Data entries
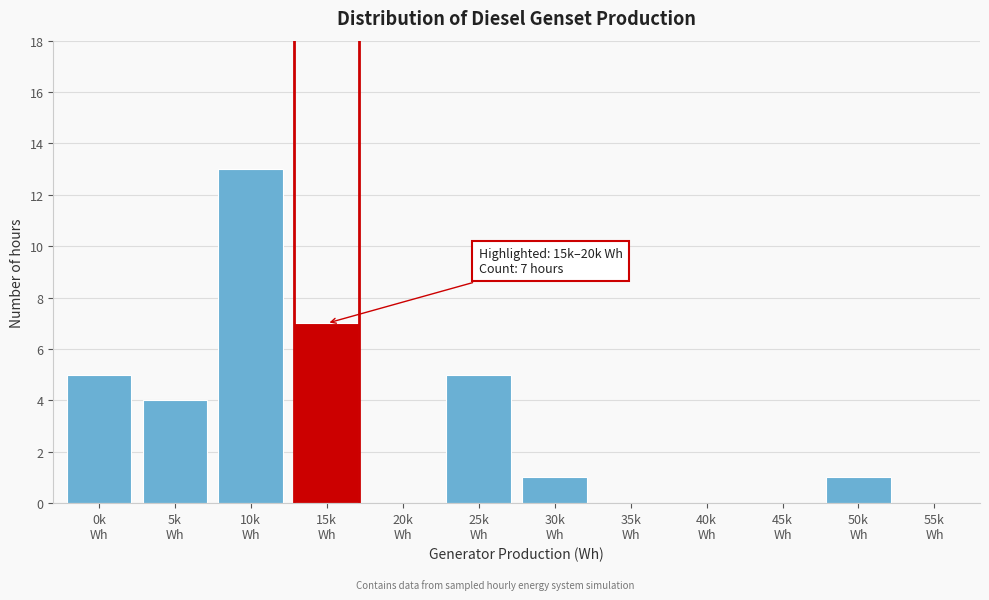

What is the sum of all values?

36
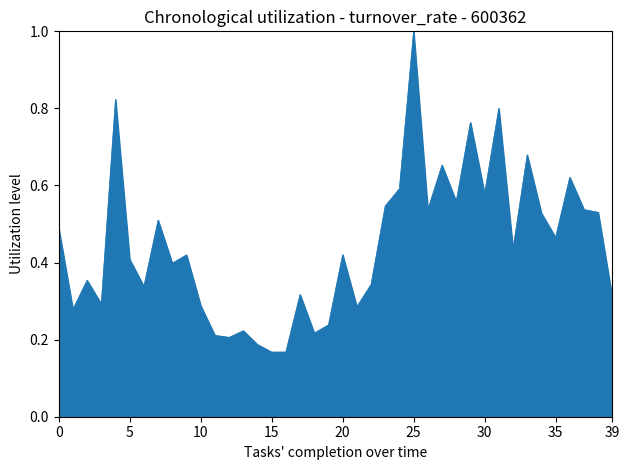

True or false: the data has more than 1 interior local peaks.

True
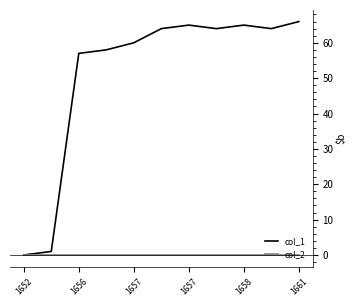

Rank the series by their average value, from highest to lowest.

col_1, col_2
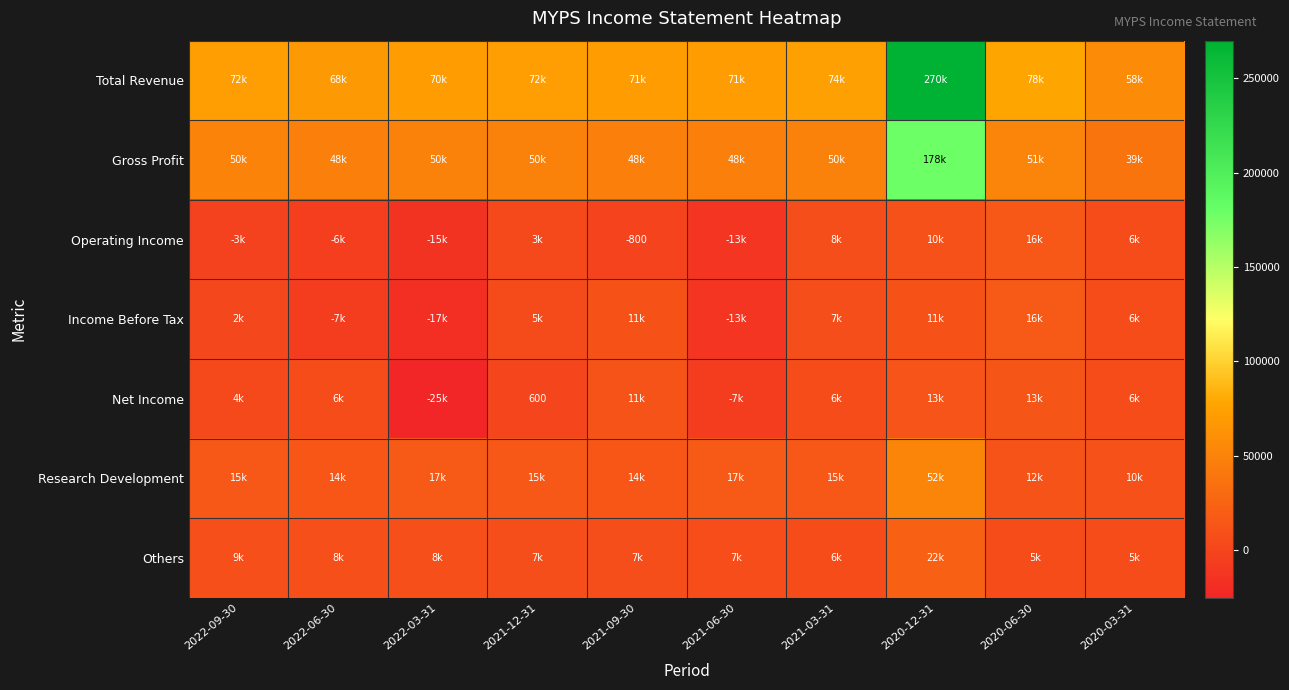

The Gross Profit series shows 49600 at 2021-03-31. True or false?

True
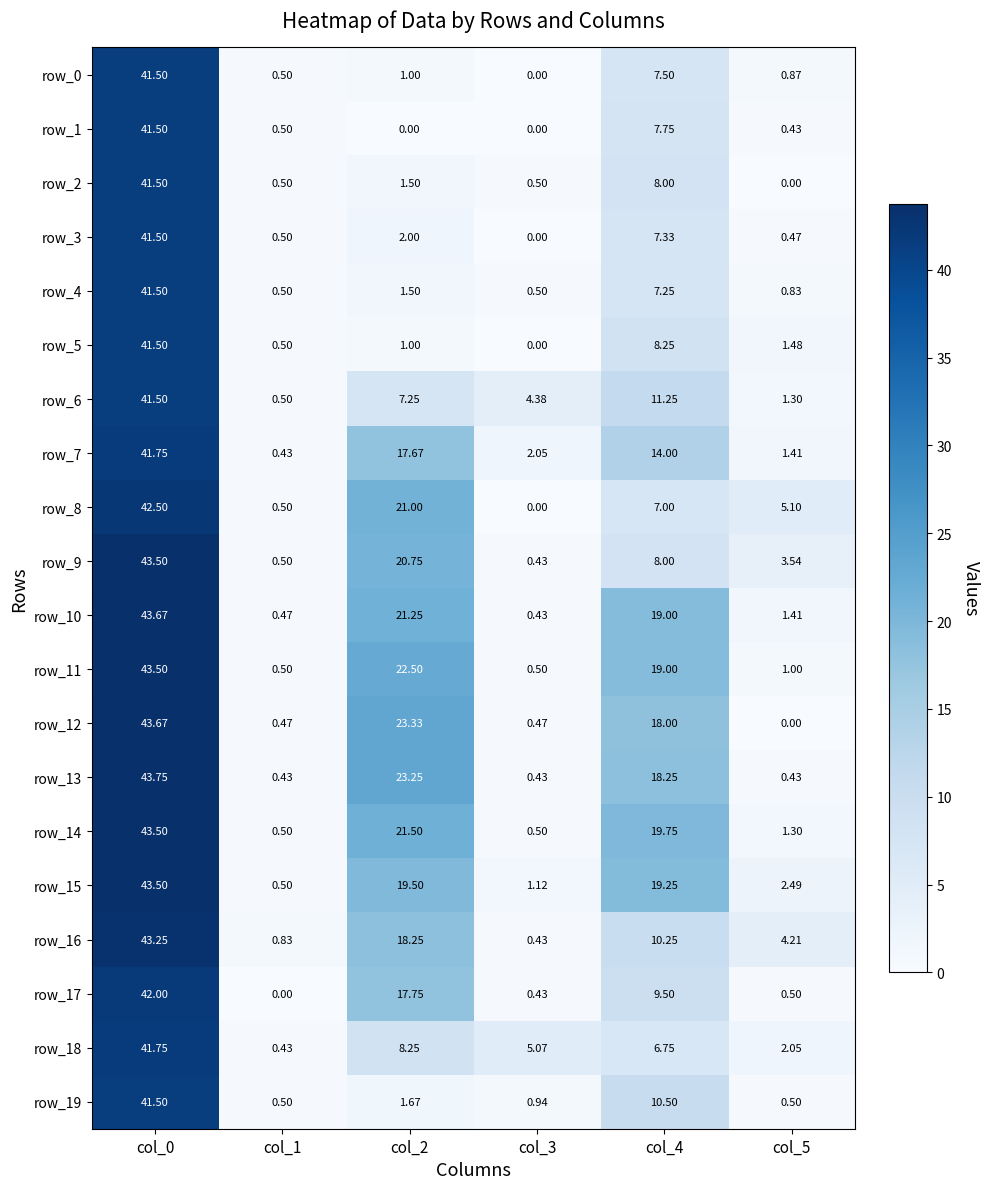

Is the value of row_10 at col_5 greater than the value of row_15 at col_5?

No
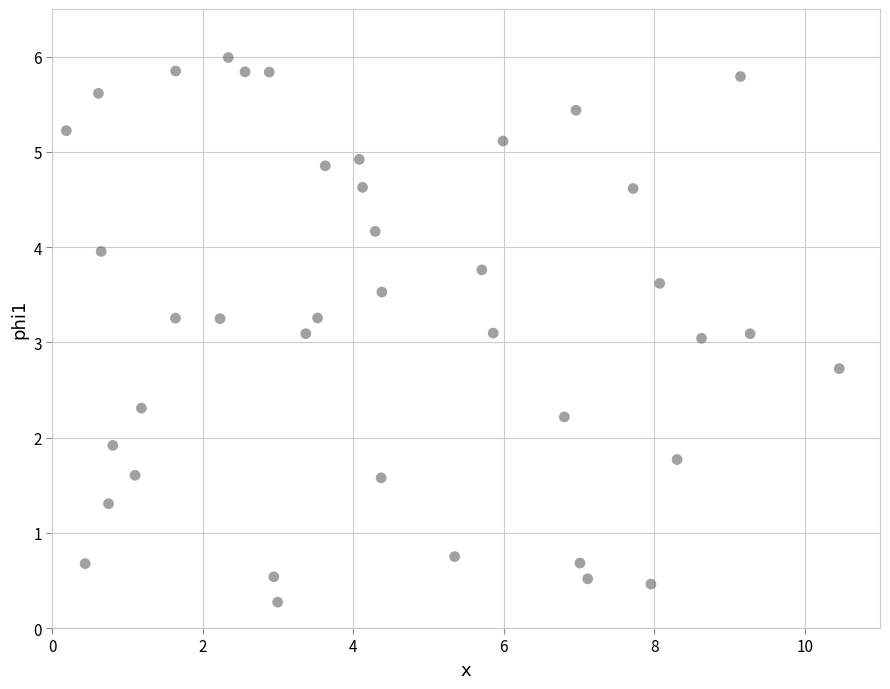

What is the range of X values (max minus min)?

10.3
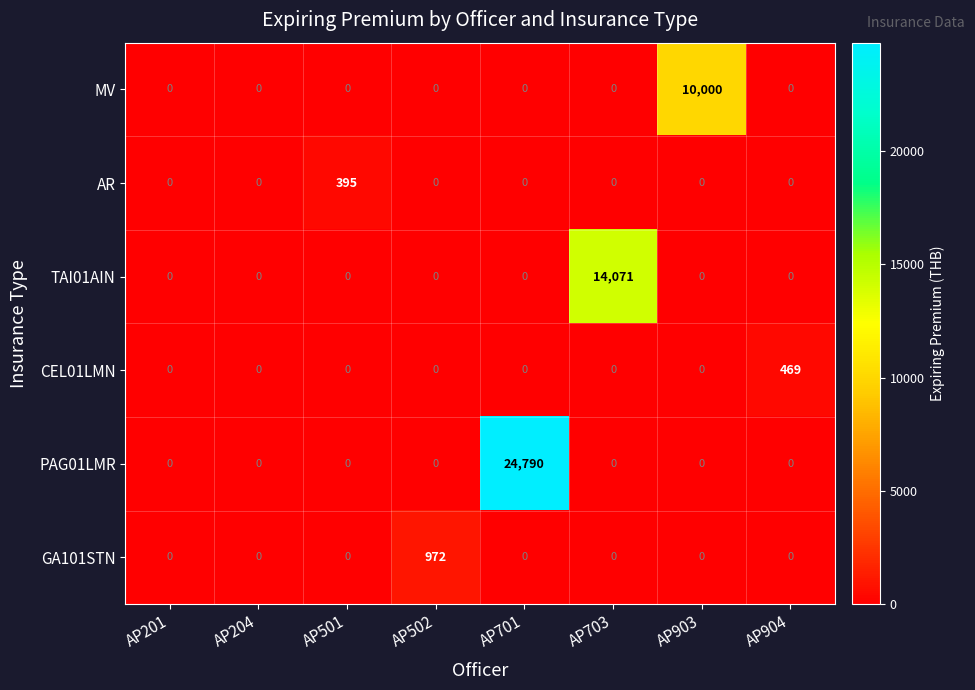

What is the difference between the maximum and second lowest values in the MV series?

10000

What the exercise asks
Copy out every line above word for word, leaving out the pictures.

Response to this task
What is the sum of all values?

36

True or false: the data has more than 1 interior local peaks.

True

Rank the series by their average value, from highest to lowest.

col_1, col_2

The Gross Profit series shows 49600 at 2021-03-31. True or false?

True

Is the value of row_10 at col_5 greater than the value of row_15 at col_5?

No

What is the range of X values (max minus min)?

10.3

What is the difference between the maximum and second lowest values in the MV series?

10000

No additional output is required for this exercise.